C++ code generator from SQL schema
- Where? {wesnoth-source-tree}/src/tools/code_generator/sql2cpp/
- Ressources?
The classes that contains the database table are automatically generated from the SQL schema. So we only have one representation of our database and we are automatically in synchronization.
This is an aside project, not related to Wesnoth code, and I wish to keep this independence. There is a big room for improvement:
- (easy-medium) The code doesn't support all the SQL grammar, of course it shouldn't, but a lot of keywords (not related to the generation) are missing, such as the index keywords. Improve the grammar!
- (medium) The SQL parser is specific to the MySQL dialect, we should use a base class for standard SQL dialect and inherits from this parser to handle other dialect such as the MySQL, Oracle, ... For example the keyword AUTO_INCREMENT isn't standard.

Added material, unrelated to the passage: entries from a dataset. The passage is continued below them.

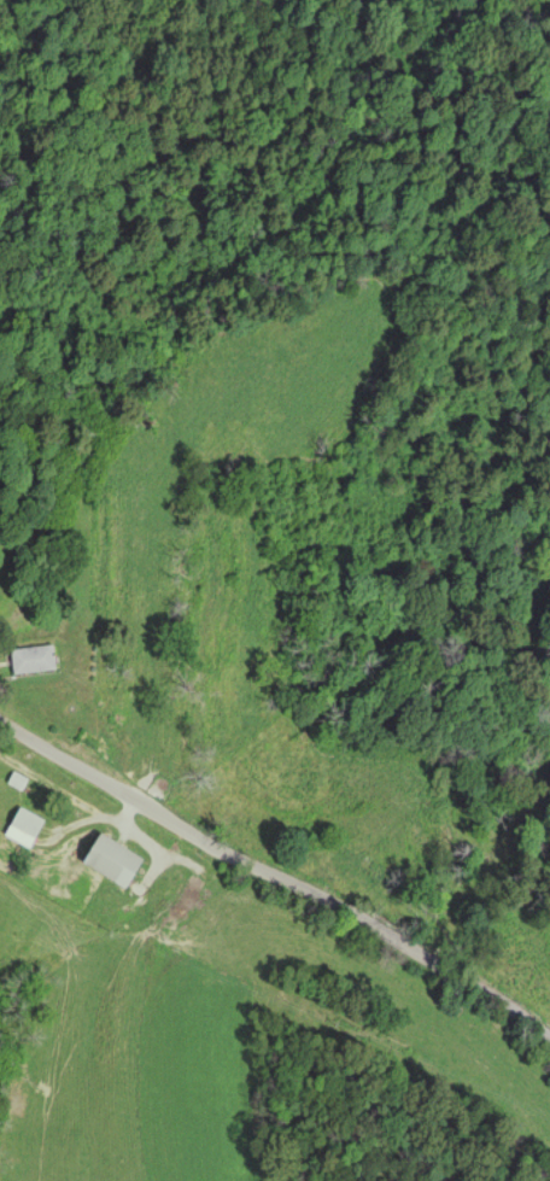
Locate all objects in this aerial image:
building: (30, 660)
building: (21, 830)
building: (107, 863)
road: (277, 879)

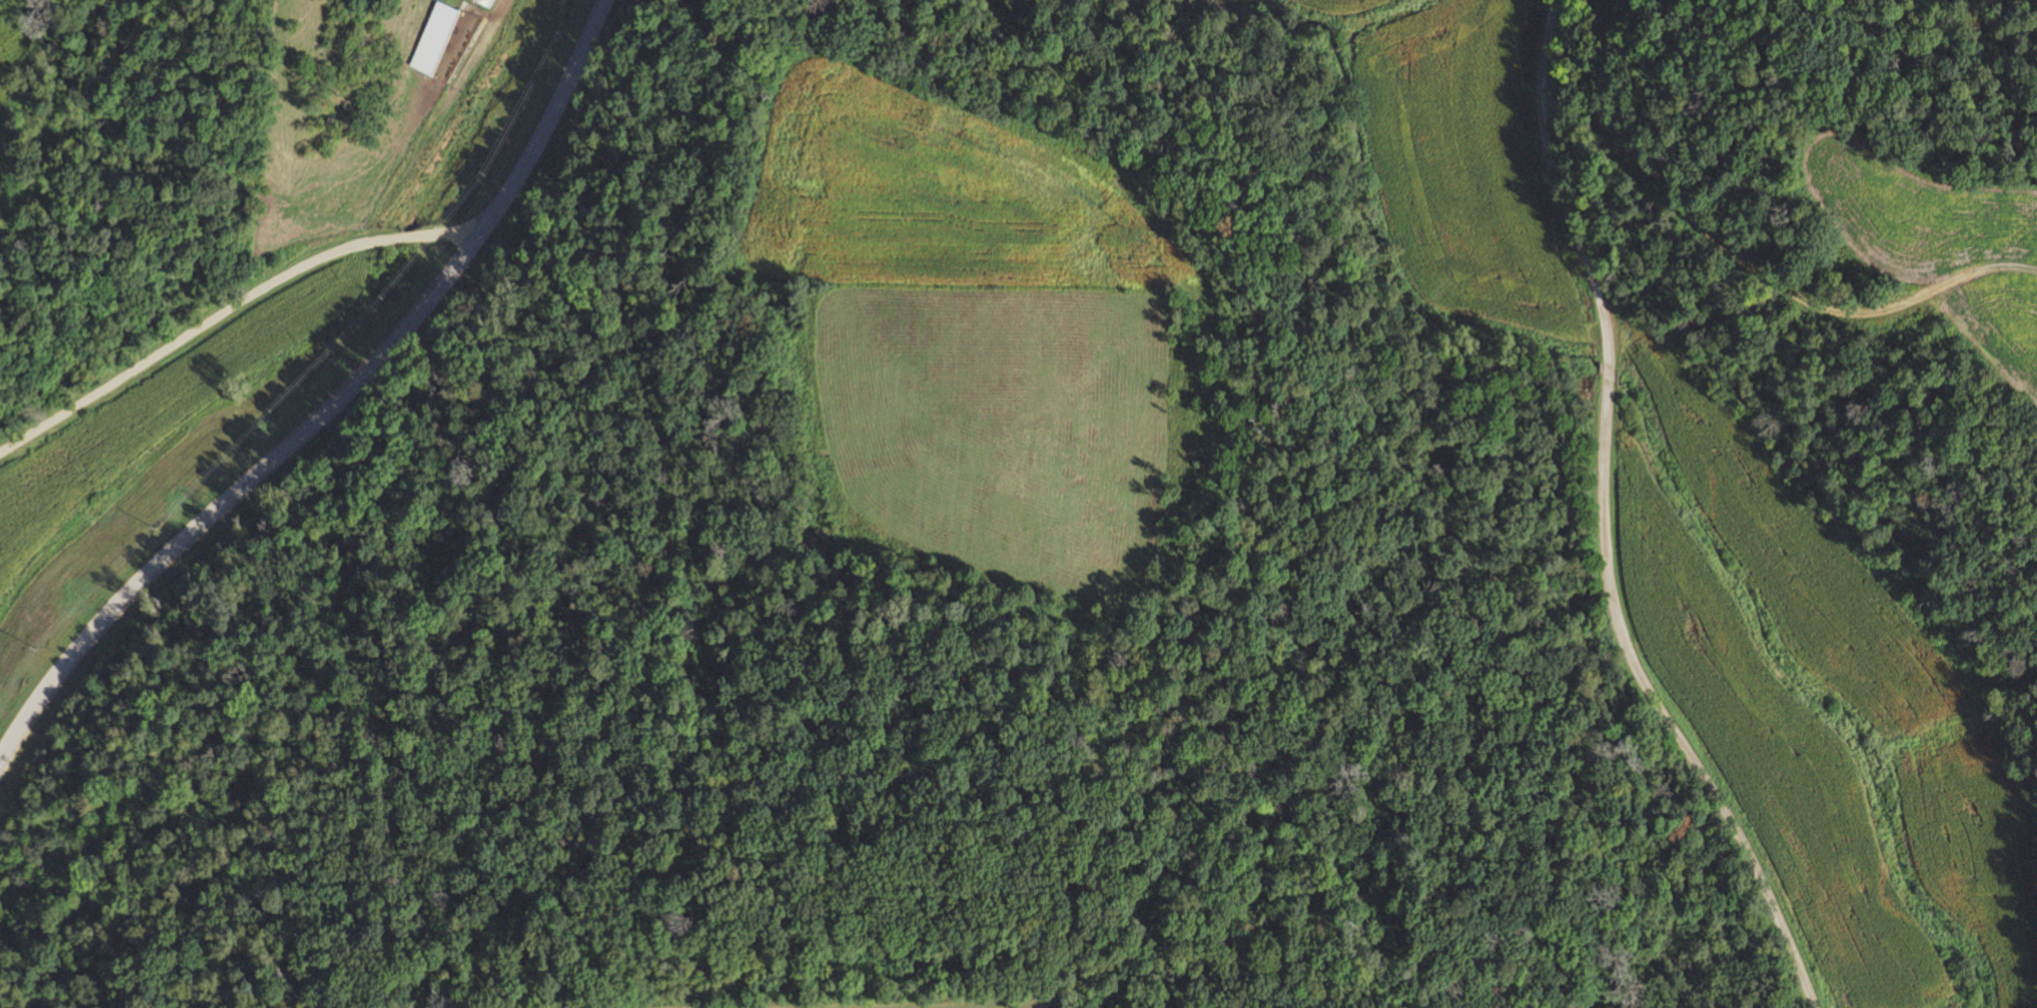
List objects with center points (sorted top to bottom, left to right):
building: (485, 2)
building: (430, 38)
road: (230, 313)
road: (339, 406)
road: (1550, 522)

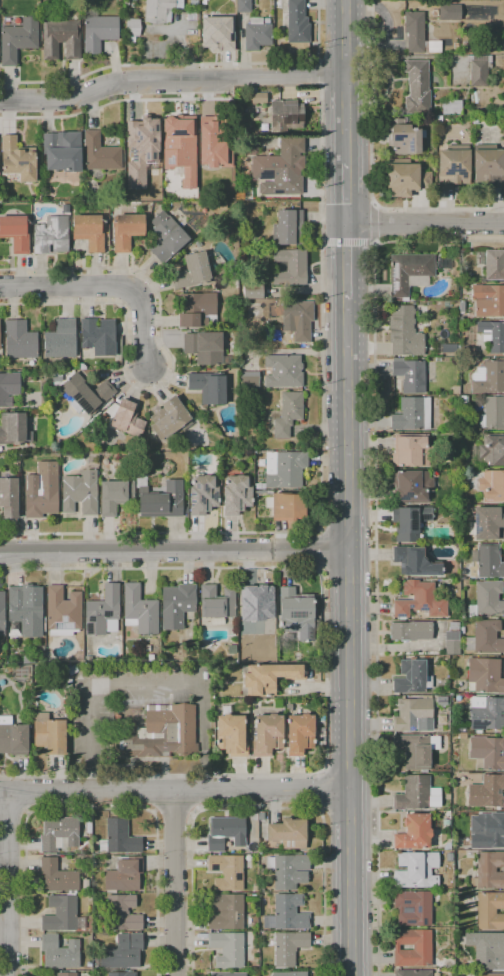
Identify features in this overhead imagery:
building: (244, 6)
building: (160, 10)
building: (435, 12)
building: (450, 12)
building: (193, 15)
building: (297, 22)
building: (98, 30)
building: (132, 30)
building: (218, 33)
building: (258, 33)
building: (418, 35)
building: (61, 39)
building: (18, 40)
road: (187, 64)
building: (479, 69)
road: (318, 71)
road: (171, 81)
road: (346, 81)
building: (417, 87)
building: (258, 96)
road: (115, 103)
building: (451, 107)
building: (286, 116)
building: (438, 119)
building: (474, 120)
rooftop solar panel: (177, 132)
rooftop solar panel: (397, 137)
building: (403, 137)
building: (210, 143)
building: (250, 145)
building: (180, 148)
building: (140, 149)
building: (62, 151)
building: (99, 152)
building: (17, 160)
building: (453, 166)
building: (488, 166)
building: (276, 167)
road: (371, 167)
rooftop solar panel: (450, 169)
building: (405, 178)
road: (346, 193)
building: (65, 208)
road: (324, 219)
road: (374, 223)
road: (424, 224)
building: (288, 227)
building: (127, 230)
building: (89, 231)
building: (15, 232)
building: (51, 235)
building: (167, 239)
road: (348, 241)
building: (198, 244)
road: (346, 260)
building: (492, 263)
building: (289, 268)
building: (192, 271)
building: (410, 273)
road: (105, 286)
building: (253, 290)
building: (488, 300)
building: (461, 307)
building: (198, 310)
building: (298, 321)
building: (404, 332)
building: (492, 335)
building: (98, 336)
building: (19, 340)
building: (60, 340)
building: (450, 347)
building: (205, 348)
building: (82, 367)
building: (284, 371)
road: (170, 374)
building: (410, 374)
building: (488, 377)
building: (250, 380)
building: (208, 387)
building: (9, 389)
building: (86, 394)
building: (288, 413)
building: (492, 413)
building: (412, 414)
building: (104, 417)
building: (169, 417)
building: (127, 419)
building: (14, 429)
building: (0, 449)
building: (411, 450)
building: (489, 451)
road: (322, 467)
building: (285, 469)
rooftop solar panel: (195, 485)
building: (259, 486)
building: (411, 486)
building: (492, 486)
rooftop solar panel: (202, 488)
building: (41, 491)
building: (80, 492)
rooftop solar panel: (192, 495)
building: (203, 495)
building: (236, 495)
rooftop solar panel: (405, 495)
building: (115, 496)
building: (9, 497)
rooftop solar panel: (213, 497)
building: (160, 499)
rooftop solar panel: (192, 500)
rooftop solar panel: (200, 500)
building: (287, 506)
rooftop solar panel: (425, 517)
rooftop solar panel: (413, 518)
building: (409, 522)
rooftop solar panel: (475, 523)
building: (489, 523)
road: (346, 533)
road: (375, 544)
road: (318, 549)
road: (174, 550)
rooftop solar panel: (398, 557)
building: (415, 561)
building: (487, 561)
road: (346, 567)
rooftop solar panel: (428, 572)
building: (487, 599)
building: (419, 600)
building: (217, 602)
building: (257, 603)
building: (177, 605)
rooftop solar panel: (410, 607)
building: (27, 609)
rooftop solar panel: (422, 609)
building: (140, 610)
building: (63, 612)
building: (103, 612)
building: (2, 614)
rooftop solar panel: (107, 614)
rooftop solar panel: (296, 614)
building: (297, 614)
rooftop solar panel: (399, 617)
rooftop solar panel: (91, 620)
building: (454, 626)
rooftop solar panel: (88, 629)
building: (14, 630)
building: (411, 631)
road: (349, 637)
building: (485, 638)
building: (452, 643)
building: (35, 655)
building: (89, 659)
building: (72, 670)
road: (324, 673)
building: (484, 675)
building: (270, 677)
building: (412, 677)
road: (145, 685)
building: (442, 700)
building: (413, 714)
building: (488, 715)
building: (320, 719)
rooftop solar panel: (477, 722)
building: (461, 729)
building: (299, 733)
building: (49, 734)
building: (161, 734)
building: (231, 734)
building: (322, 734)
building: (267, 735)
building: (462, 736)
building: (13, 737)
building: (416, 750)
building: (488, 752)
road: (350, 772)
road: (143, 792)
road: (322, 792)
building: (487, 792)
road: (175, 793)
road: (191, 794)
building: (417, 794)
road: (25, 795)
building: (447, 796)
road: (257, 808)
road: (348, 808)
road: (91, 809)
road: (174, 813)
road: (14, 814)
building: (260, 816)
building: (446, 822)
building: (487, 830)
building: (225, 832)
building: (413, 832)
building: (59, 833)
building: (288, 833)
building: (120, 838)
building: (449, 857)
building: (93, 862)
building: (288, 870)
building: (416, 870)
building: (489, 871)
building: (227, 872)
building: (124, 875)
building: (61, 877)
road: (8, 884)
road: (175, 884)
building: (255, 888)
building: (253, 895)
building: (413, 907)
building: (490, 910)
building: (226, 912)
building: (122, 913)
building: (287, 913)
building: (62, 914)
building: (289, 947)
building: (412, 948)
building: (227, 949)
building: (487, 950)
building: (59, 952)
building: (121, 952)
building: (413, 973)
building: (66, 974)
building: (122, 974)
building: (228, 974)
building: (289, 974)
building: (488, 974)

Improve the code generation:
- (medium) Add CRUD operations inside the POD classes.
- (hard) Maybe use Boost.Fusion to make any SQL statements generic (See generic features section).
- (medium) Add an option for the underlying database access library, here it's OTL, but it could be others such as SOCI.
Some simple improvements:
- (easy) Add a namespace options, so we can generate the code in a custom namespace, try to allow nested namespace (such as umcd::pod).
- (easy) Add message when the parsing fails, currently, we need to activate the debug macro, this isn't good for simple SQL schema error.
FAQ
Q: Why not using the Boost.Asio stream?
Beside the fact that the stream are easy to use and quite powerful they present a major drawback: they are synchronous. Making them asynchronous is possible with awful hack but the beauty of the streams then disappear.